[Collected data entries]

------------------------------------------------------------

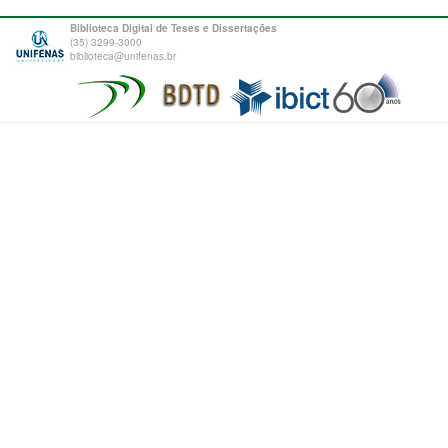
Biblioteca Digital de Teses e Dissertações
(35) 3299-3000
biblioteca@unifenas.br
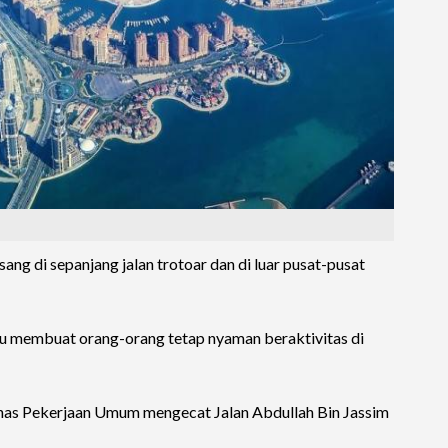
sang di sepanjang jalan trotoar dan di luar pusat-pusat
pu membuat orang-orang tetap nyaman beraktivitas di
inas Pekerjaan Umum mengecat Jalan Abdullah Bin Jassim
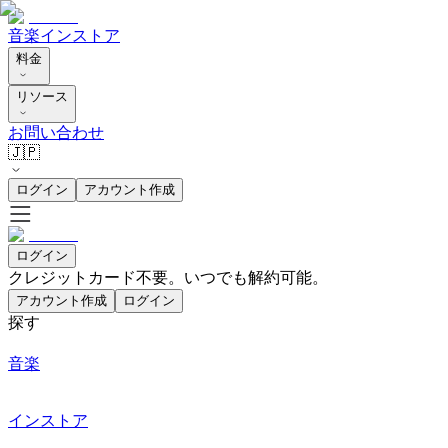
音楽
インストア
料金
リソース
お問い合わせ
🇯🇵
ログイン
アカウント作成
ログイン
クレジットカード不要。いつでも解約可能。
アカウント作成
ログイン
探す
音楽
インストア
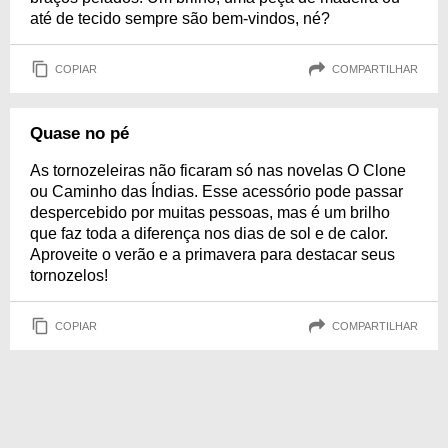
até de tecido sempre são bem-vindos, né?
COPIAR
COMPARTILHAR
Quase no pé
As tornozeleiras não ficaram só nas novelas O Clone
ou Caminho das Índias. Esse acessório pode passar
despercebido por muitas pessoas, mas é um brilho
que faz toda a diferença nos dias de sol e de calor.
Aproveite o verão e a primavera para destacar seus
tornozelos!
COPIAR
COMPARTILHAR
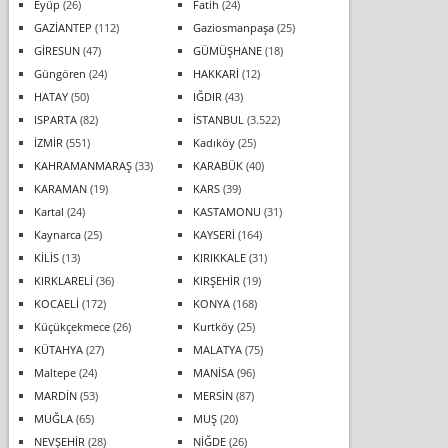
Eyüp
(26)
Fatih
(24)
GAZİANTEP
(112)
Gaziosmanpaşa
(25)
GİRESUN
(47)
GÜMÜŞHANE
(18)
Güngören
(24)
HAKKARİ
(12)
HATAY
(50)
IĞDIR
(43)
ISPARTA
(82)
İSTANBUL
(3.522)
İZMİR
(551)
Kadıköy
(25)
KAHRAMANMARAŞ
(33)
KARABÜK
(40)
KARAMAN
(19)
KARS
(39)
Kartal
(24)
KASTAMONU
(31)
Kaynarca
(25)
KAYSERİ
(164)
KİLİS
(13)
KIRIKKALE
(31)
KIRKLARELİ
(36)
KIRŞEHİR
(19)
KOCAELİ
(172)
KONYA
(168)
Küçükçekmece
(26)
Kurtköy
(25)
KÜTAHYA
(27)
MALATYA
(75)
Maltepe
(24)
MANİSA
(96)
MARDİN
(53)
MERSİN
(87)
MUĞLA
(65)
MUŞ
(20)
NEVŞEHİR
(28)
NİĞDE
(26)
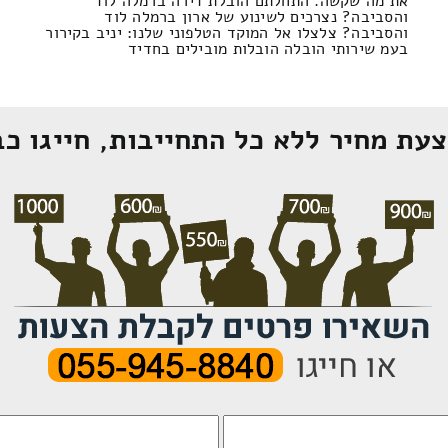
את מה שקשה. התחלתם הובלת דירה ברמלה לוד
והסביבה? נצרכים לשינוע של ארון ברמלה לוד
והסביבה? צלצלו אל המוקד הטלפוני שלנו: יניב בקירור
בעמ שירותי הובלה הובלות מובילים בחדיד
עת מחיר ללא כל התחייבות, חייגו כב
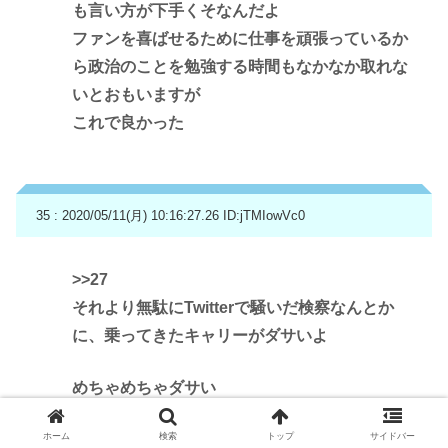
も言い方が下手くそなんだよ
ファンを喜ばせるために仕事を頑張っているか
ら政治のことを勉強する時間もなかなか取れな
いとおもいますが
これで良かった
35 : 2020/05/11(月) 10:16:27.26
ID:jTMIowVc0
>>27
それより無駄にTwitterで騒いだ検察なんとか
に、乗ってきたキャリーがダサいよ
めちゃめちゃダサい
ホーム
検索
トップ
サイドバー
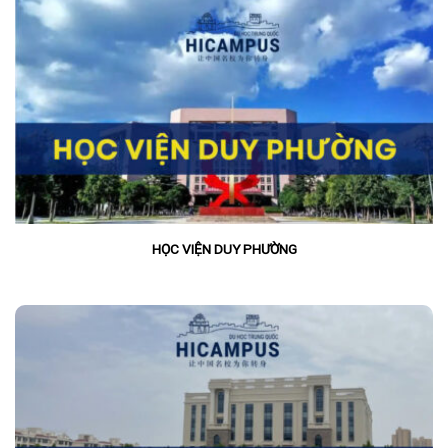
HỌC VIỆN DUY PHƯỜNG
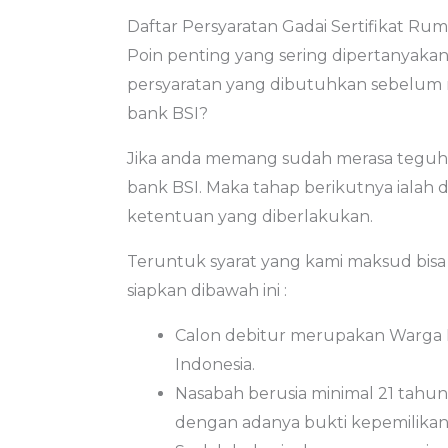
Daftar Persyaratan Gadai Sertifikat Rum
Poin penting yang sering dipertanyakan o
persyaratan yang dibutuhkan sebelu
bank BSI?
Jika anda memang sudah merasa teguh 
bank BSI. Maka tahap berikutnya ialah
ketentuan yang diberlakukan.
Teruntuk syarat yang kami maksud bisa 
siapkan dibawah ini :
Calon debitur merupakan Warga Ne
Indonesia.
Nasabah berusia minimal 21 tahun
dengan adanya bukti kepemilikan k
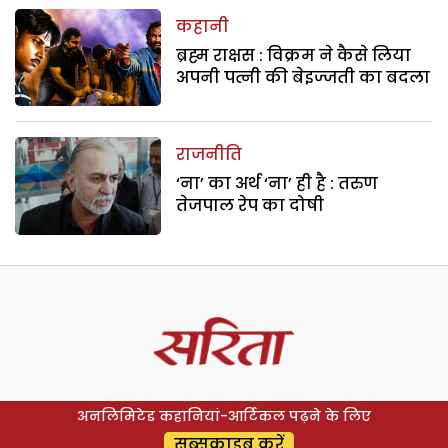
कहानी
ब्रह्म राक्षस : विक्रम ने कैसे लिया
अपनी पत्नी की बेइज्जती का बदला
राजनीति
‘ना’ का अर्थ ‘ना’ ही है : तरुण
तेजपाल रेप का दोषी
अनलिमिटेड कहानियां-आर्टिकल पढ़ने के लिए
सब्सक्राइब करें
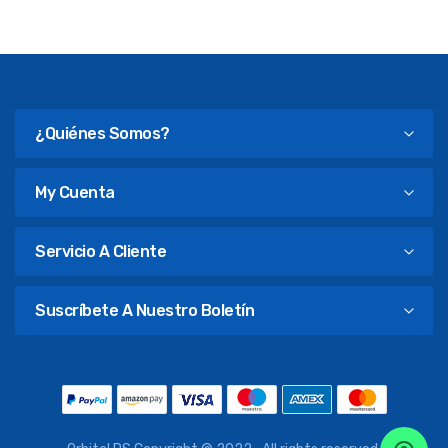
¿Quiénes Somos?
My Cuenta
Servicio A Cliente
Suscríbete A Nuestro Boletín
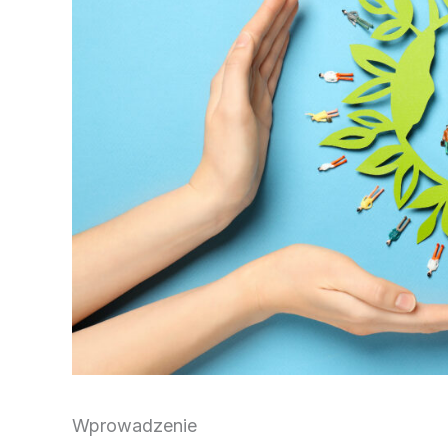
Wprowadzenie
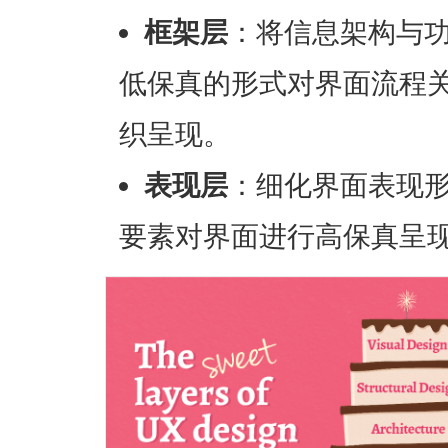
框架层
：将信息架构与
低保真的形式对界面流程
织呈现。
表现层
：细化界面表现
要素对界面进行高保真呈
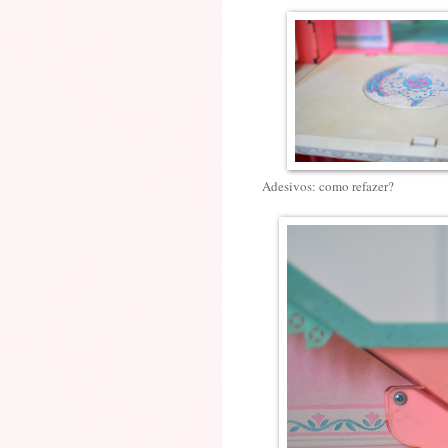
Adesivos: como refazer?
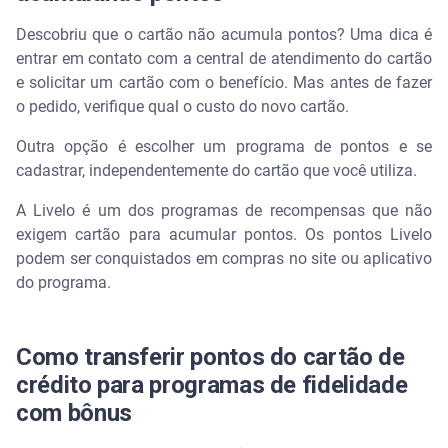
Descobriu que o cartão não acumula pontos? Uma dica é
entrar em contato com a central de atendimento do cartão
e solicitar um cartão com o benefício. Mas antes de fazer
o pedido, verifique qual o custo do novo cartão.
Outra opção é escolher um programa de pontos e se
cadastrar, independentemente do cartão que você utiliza.
A Livelo é um dos programas de recompensas que não
exigem cartão para acumular pontos. Os pontos Livelo
podem ser conquistados em compras no site ou aplicativo
do programa.
Como transferir pontos do cartão de
crédito para programas de fidelidade
com bônus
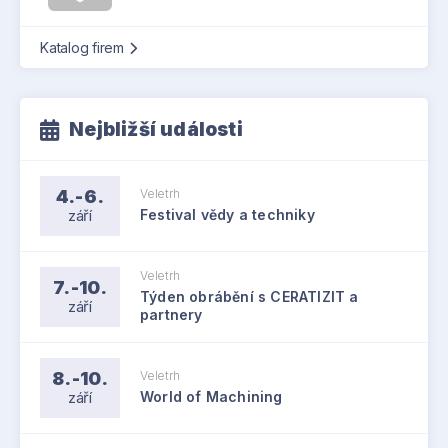
Katalog firem
Nejbližší události
4.-6.
Veletrh
září
Festival vědy a techniky
Veletrh
7.-10.
Týden obrábění s CERATIZIT a
září
partnery
8.-10.
Veletrh
září
World of Machining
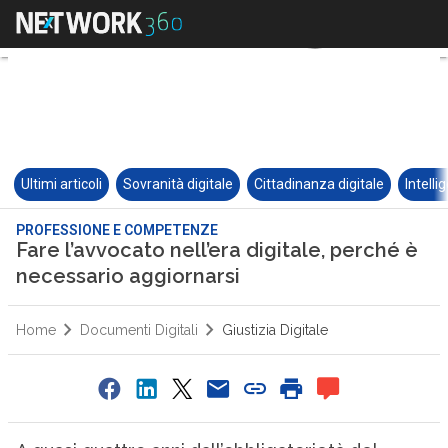
Ultimi articoli
Sovranità digitale
Cittadinanza digitale
Intelli
PROFESSIONE E COMPETENZE
Fare l’avvocato nell’era digitale, perché è
necessario aggiornarsi
Home
Documenti Digitali
Giustizia Digitale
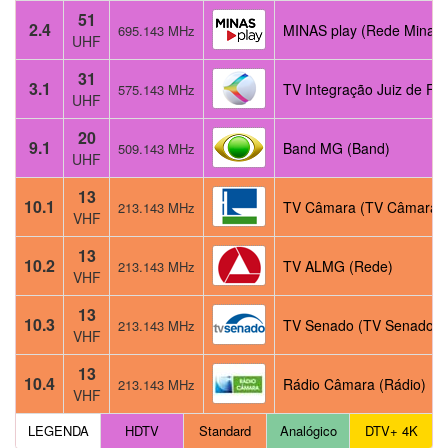
51
2.4
MINAS play (Rede Minas)
695.143 MHz
UHF
31
3.1
TV Integração Juiz de Fo
575.143 MHz
UHF
20
9.1
Band MG (Band)
509.143 MHz
UHF
13
10.1
TV Câmara (TV Câmara)
213.143 MHz
VHF
13
10.2
TV ALMG (Rede)
213.143 MHz
VHF
13
10.3
TV Senado (TV Senado)
213.143 MHz
VHF
13
10.4
Rádio Câmara (Rádio)
213.143 MHz
VHF
LEGENDA
HDTV
Standard
Analógico
DTV+ 4K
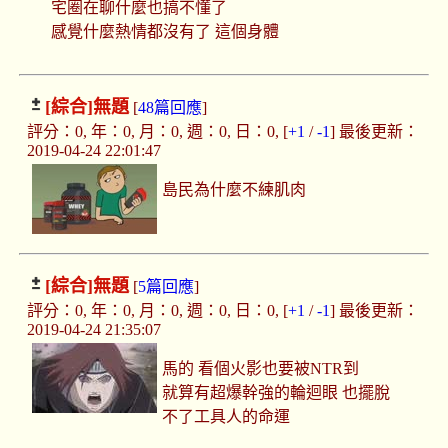
宅圈在聊什麼也搞不懂了
感覺什麼熱情都沒有了 這個身體
[綜合]
無題
[
48篇回應
]
評分：0, 年：0, 月：0, 週：0, 日：0, [
+1
/
-1
] 最後更新：
2019-04-24 22:01:47
島民為什麼不練肌肉
[綜合]
無題
[
5篇回應
]
評分：0, 年：0, 月：0, 週：0, 日：0, [
+1
/
-1
] 最後更新：
2019-04-24 21:35:07
馬的 看個火影也要被NTR到
就算有超爆幹強的輪迴眼 也擺脫
不了工具人的命運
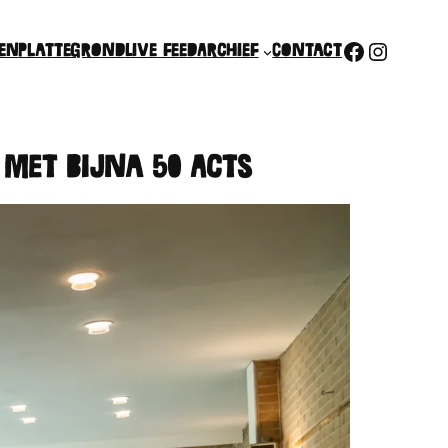
Faceboo
Insta
ten
Plattegrond
Live feed
Archief
Contact
Met Bijna 50 Acts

------------------------------------------------------------

Problem: Rewrite the text of all the rows above, replacing "Plattegrond" with "Kaart" and leaving everything else unchanged. Omit the pictures from your answer.

Answer to this exercise:
Biblioteca Digital de Teses e Dissertações
(35) 3299-3000
biblioteca@unifenas.br
sang di sepanjang jalan trotoar dan di luar pusat-pusat
pu membuat orang-orang tetap nyaman beraktivitas di
inas Pekerjaan Umum mengecat Jalan Abdullah Bin Jassim
音楽
インストア
料金
リソース
お問い合わせ
🇯🇵
ログイン
アカウント作成
ログイン
クレジットカード不要。いつでも解約可能。
アカウント作成
ログイン
探す
音楽
インストア
até de tecido sempre são bem-vindos, né?
COPIAR
COMPARTILHAR
Quase no pé
As tornozeleiras não ficaram só nas novelas O Clone
ou Caminho das Índias. Esse acessório pode passar
despercebido por muitas pessoas, mas é um brilho
que faz toda a diferença nos dias de sol e de calor.
Aproveite o verão e a primavera para destacar seus
tornozelos!
COPIAR
COMPARTILHAR
Eyüp
(26)
Fatih
(24)
GAZİANTEP
(112)
Gaziosmanpaşa
(25)
GİRESUN
(47)
GÜMÜŞHANE
(18)
Güngören
(24)
HAKKARİ
(12)
HATAY
(50)
IĞDIR
(43)
ISPARTA
(82)
İSTANBUL
(3.522)
İZMİR
(551)
Kadıköy
(25)
KAHRAMANMARAŞ
(33)
KARABÜK
(40)
KARAMAN
(19)
KARS
(39)
Kartal
(24)
KASTAMONU
(31)
Kaynarca
(25)
KAYSERİ
(164)
KİLİS
(13)
KIRIKKALE
(31)
KIRKLARELİ
(36)
KIRŞEHİR
(19)
KOCAELİ
(172)
KONYA
(168)
Küçükçekmece
(26)
Kurtköy
(25)
KÜTAHYA
(27)
MALATYA
(75)
Maltepe
(24)
MANİSA
(96)
MARDİN
(53)
MERSİN
(87)
MUĞLA
(65)
MUŞ
(20)
NEVŞEHİR
(28)
NİĞDE
(26)
את מה שקשה. התחלתם הובלת דירה ברמלה לוד
והסביבה? נצרכים לשינוע של ארון ברמלה לוד
והסביבה? צלצלו אל המוקד הטלפוני שלנו: יניב בקירור
בעמ שירותי הובלה הובלות מובילים בחדיד
עת מחיר ללא כל התחייבות, חייגו כב
も言い方が下手くそなんだよ
ファンを喜ばせるために仕事を頑張っているか
ら政治のことを勉強する時間もなかなか取れな
いとおもいますが
これで良かった
35 : 2020/05/11(月) 10:16:27.26
ID:jTMIowVc0
>>27
それより無駄にTwitterで騒いだ検察なんとか
に、乗ってきたキャリーがダサいよ
めちゃめちゃダサい
ホーム
検索
トップ
サイドバー
HỌC VIỆN DUY PHƯỜNG
Daftar Persyaratan Gadai Sertifikat Rum
Poin penting yang sering dipertanyakan o
persyaratan yang dibutuhkan sebelu
bank BSI?
Jika anda memang sudah merasa teguh 
bank BSI. Maka tahap berikutnya ialah
ketentuan yang diberlakukan.
Teruntuk syarat yang kami maksud bisa 
siapkan dibawah ini :
Calon debitur merupakan Warga Ne
Indonesia.
Nasabah berusia minimal 21 tahun
dengan adanya bukti kepemilikan k
कहानी
ब्रह्म राक्षस : विक्रम ने कैसे लिया
अपनी पत्नी की बेइज्जती का बदला
राजनीति
‘ना’ का अर्थ ‘ना’ ही है : तरुण
तेजपाल रेप का दोषी
अनलिमिटेड कहानियां-आर्टिकल पढ़ने के लिए
सब्सक्राइब करें
¿Quiénes Somos?
My Cuenta
Servicio A Cliente
Suscríbete A Nuestro Boletín
Wprowadzenie
框架层
：将信息架构与
低保真的形式对界面流程
织呈现。
表现层
：细化界面表现
要素对界面进行高保真呈
Adesivos: como refazer?
Descobriu que o cartão não acumula pontos? Uma dica é
entrar em contato com a central de atendimento do cartão
e solicitar um cartão com o benefício. Mas antes de fazer
o pedido, verifique qual o custo do novo cartão.
Outra opção é escolher um programa de pontos e se
cadastrar, independentemente do cartão que você utiliza.
A Livelo é um dos programas de recompensas que não
exigem cartão para acumular pontos. Os pontos Livelo
podem ser conquistados em compras no site ou aplicativo
do programa.
Como transferir pontos do cartão de
crédito para programas de fidelidade
com bônus
Katalog firem
Nejbližší události
4.-6.
Veletrh
září
Festival vědy a techniky
Veletrh
7.-10.
Týden obrábění s CERATIZIT a
září
partnery
8.-10.
Veletrh
září
World of Machining
Ultimi articoli
Sovranità digitale
Cittadinanza digitale
Intelli
PROFESSIONE E COMPETENZE
Fare l’avvocato nell’era digitale, perché è
necessario aggiornarsi
Home
Documenti Digitali
Giustizia Digitale
51
2.4
MINAS play (Rede Minas)
695.143 MHz
UHF
31
3.1
TV Integração Juiz de Fo
575.143 MHz
UHF
20
9.1
Band MG (Band)
509.143 MHz
UHF
13
10.1
TV Câmara (TV Câmara)
213.143 MHz
VHF
13
10.2
TV ALMG (Rede)
213.143 MHz
VHF
13
10.3
TV Senado (TV Senado)
213.143 MHz
VHF
13
10.4
Rádio Câmara (Rádio)
213.143 MHz
VHF
LEGENDA
HDTV
Standard
Analógico
DTV+ 4K
宅圈在聊什麼也搞不懂了
感覺什麼熱情都沒有了 這個身體
[綜合]
無題
[
48篇回應
]
評分：0, 年：0, 月：0, 週：0, 日：0, [
+1
/
-1
] 最後更新：
2019-04-24 22:01:47
島民為什麼不練肌肉
[綜合]
無題
[
5篇回應
]
評分：0, 年：0, 月：0, 週：0, 日：0, [
+1
/
-1
] 最後更新：
2019-04-24 21:35:07
馬的 看個火影也要被NTR到
就算有超爆幹強的輪迴眼 也擺脫
不了工具人的命運
Faceboo
Insta
ten
Kaart
Live feed
Archief
Contact
Met Bijna 50 Acts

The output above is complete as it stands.